Arrange all of the material below as a numbered list of its lines, skipping any blank lines and leaving the pictures out.

__________

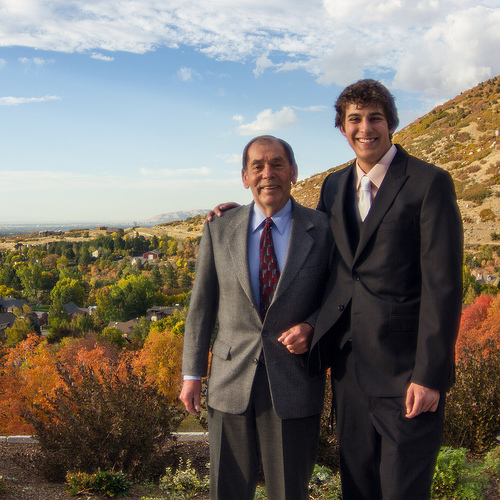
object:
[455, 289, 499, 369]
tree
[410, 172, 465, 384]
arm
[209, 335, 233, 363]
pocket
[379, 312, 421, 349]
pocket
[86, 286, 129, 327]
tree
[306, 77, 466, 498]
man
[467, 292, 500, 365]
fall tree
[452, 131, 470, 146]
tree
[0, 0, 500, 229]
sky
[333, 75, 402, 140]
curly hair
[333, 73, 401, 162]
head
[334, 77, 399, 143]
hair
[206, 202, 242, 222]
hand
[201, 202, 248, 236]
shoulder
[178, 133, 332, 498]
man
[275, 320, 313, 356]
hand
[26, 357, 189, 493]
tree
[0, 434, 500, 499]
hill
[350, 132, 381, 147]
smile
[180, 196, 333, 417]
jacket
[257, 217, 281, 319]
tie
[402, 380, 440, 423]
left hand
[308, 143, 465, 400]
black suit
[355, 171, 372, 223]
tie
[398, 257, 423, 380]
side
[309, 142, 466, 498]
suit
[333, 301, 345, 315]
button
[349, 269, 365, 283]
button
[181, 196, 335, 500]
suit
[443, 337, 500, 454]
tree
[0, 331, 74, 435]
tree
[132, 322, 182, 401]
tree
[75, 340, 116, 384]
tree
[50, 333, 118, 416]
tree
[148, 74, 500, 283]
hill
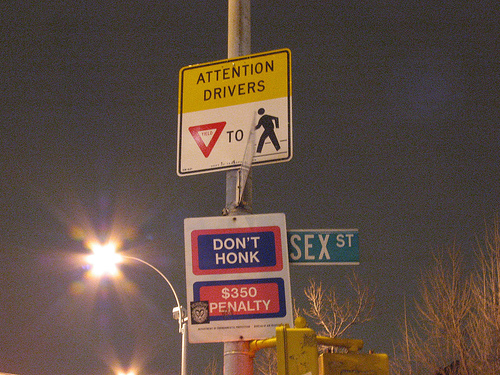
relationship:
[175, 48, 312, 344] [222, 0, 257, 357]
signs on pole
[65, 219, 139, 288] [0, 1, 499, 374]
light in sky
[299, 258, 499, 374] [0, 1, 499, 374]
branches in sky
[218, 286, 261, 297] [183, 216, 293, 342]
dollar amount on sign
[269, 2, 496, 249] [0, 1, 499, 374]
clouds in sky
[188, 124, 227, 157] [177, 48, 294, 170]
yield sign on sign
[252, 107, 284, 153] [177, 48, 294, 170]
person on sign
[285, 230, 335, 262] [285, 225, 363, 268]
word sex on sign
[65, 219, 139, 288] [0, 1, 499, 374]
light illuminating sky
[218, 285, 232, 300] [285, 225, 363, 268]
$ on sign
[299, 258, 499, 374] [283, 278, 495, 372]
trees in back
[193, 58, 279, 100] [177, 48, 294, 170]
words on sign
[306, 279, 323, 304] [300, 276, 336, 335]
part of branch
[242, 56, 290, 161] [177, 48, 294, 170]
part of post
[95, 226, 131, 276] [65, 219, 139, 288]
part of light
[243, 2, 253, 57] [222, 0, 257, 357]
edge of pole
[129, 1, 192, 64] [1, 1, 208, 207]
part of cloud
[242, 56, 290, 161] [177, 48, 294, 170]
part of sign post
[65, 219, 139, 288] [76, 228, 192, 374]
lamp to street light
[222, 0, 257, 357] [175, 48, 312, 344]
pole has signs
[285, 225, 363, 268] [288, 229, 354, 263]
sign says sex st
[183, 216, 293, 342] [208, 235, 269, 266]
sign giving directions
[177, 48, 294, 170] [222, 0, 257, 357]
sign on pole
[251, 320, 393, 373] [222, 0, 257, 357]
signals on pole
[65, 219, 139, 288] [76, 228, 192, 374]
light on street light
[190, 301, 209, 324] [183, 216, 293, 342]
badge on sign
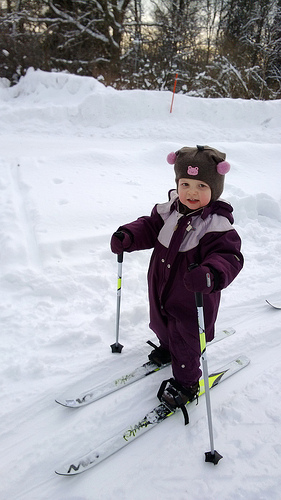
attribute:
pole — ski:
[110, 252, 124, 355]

__________

■ Result
1. object:
2. [455, 289, 499, 369]
3. tree
4. [410, 172, 465, 384]
5. arm
6. [209, 335, 233, 363]
7. pocket
8. [379, 312, 421, 349]
9. pocket
10. [86, 286, 129, 327]
11. tree
12. [306, 77, 466, 498]
13. man
14. [467, 292, 500, 365]
15. fall tree
16. [452, 131, 470, 146]
17. tree
18. [0, 0, 500, 229]
19. sky
20. [333, 75, 402, 140]
21. curly hair
22. [333, 73, 401, 162]
23. head
24. [334, 77, 399, 143]
25. hair
26. [206, 202, 242, 222]
27. hand
28. [201, 202, 248, 236]
29. shoulder
30. [178, 133, 332, 498]
31. man
32. [275, 320, 313, 356]
33. hand
34. [26, 357, 189, 493]
35. tree
36. [0, 434, 500, 499]
37. hill
38. [350, 132, 381, 147]
39. smile
40. [180, 196, 333, 417]
41. jacket
42. [257, 217, 281, 319]
43. tie
44. [402, 380, 440, 423]
45. left hand
46. [308, 143, 465, 400]
47. black suit
48. [355, 171, 372, 223]
49. tie
50. [398, 257, 423, 380]
51. side
52. [309, 142, 466, 498]
53. suit
54. [333, 301, 345, 315]
55. button
56. [349, 269, 365, 283]
57. button
58. [181, 196, 335, 500]
59. suit
60. [443, 337, 500, 454]
61. tree
62. [0, 331, 74, 435]
63. tree
64. [132, 322, 182, 401]
65. tree
66. [75, 340, 116, 384]
67. tree
68. [50, 333, 118, 416]
69. tree
70. [148, 74, 500, 283]
71. hill
72. relationship:
73. [175, 48, 312, 344] [222, 0, 257, 357]
74. signs on pole
75. [65, 219, 139, 288] [0, 1, 499, 374]
76. light in sky
77. [299, 258, 499, 374] [0, 1, 499, 374]
78. branches in sky
79. [218, 286, 261, 297] [183, 216, 293, 342]
80. dollar amount on sign
81. [269, 2, 496, 249] [0, 1, 499, 374]
82. clouds in sky
83. [188, 124, 227, 157] [177, 48, 294, 170]
84. yield sign on sign
85. [252, 107, 284, 153] [177, 48, 294, 170]
86. person on sign
87. [285, 230, 335, 262] [285, 225, 363, 268]
88. word sex on sign
89. [65, 219, 139, 288] [0, 1, 499, 374]
90. light illuminating sky
91. [218, 285, 232, 300] [285, 225, 363, 268]
92. $ on sign
93. [299, 258, 499, 374] [283, 278, 495, 372]
94. trees in back
95. [193, 58, 279, 100] [177, 48, 294, 170]
96. words on sign
97. [306, 279, 323, 304] [300, 276, 336, 335]
98. part of branch
99. [242, 56, 290, 161] [177, 48, 294, 170]
100. part of post
101. [95, 226, 131, 276] [65, 219, 139, 288]
102. part of light
103. [243, 2, 253, 57] [222, 0, 257, 357]
104. edge of pole
105. [129, 1, 192, 64] [1, 1, 208, 207]
106. part of cloud
107. [242, 56, 290, 161] [177, 48, 294, 170]
108. part of sign post
109. [65, 219, 139, 288] [76, 228, 192, 374]
110. lamp to street light
111. [222, 0, 257, 357] [175, 48, 312, 344]
112. pole has signs
113. [285, 225, 363, 268] [288, 229, 354, 263]
114. sign says sex st
115. [183, 216, 293, 342] [208, 235, 269, 266]
116. sign giving directions
117. [177, 48, 294, 170] [222, 0, 257, 357]
118. sign on pole
119. [251, 320, 393, 373] [222, 0, 257, 357]
120. signals on pole
121. [65, 219, 139, 288] [76, 228, 192, 374]
122. light on street light
123. [190, 301, 209, 324] [183, 216, 293, 342]
124. badge on sign
125. attribute:
126. pole — ski:
127. [110, 252, 124, 355]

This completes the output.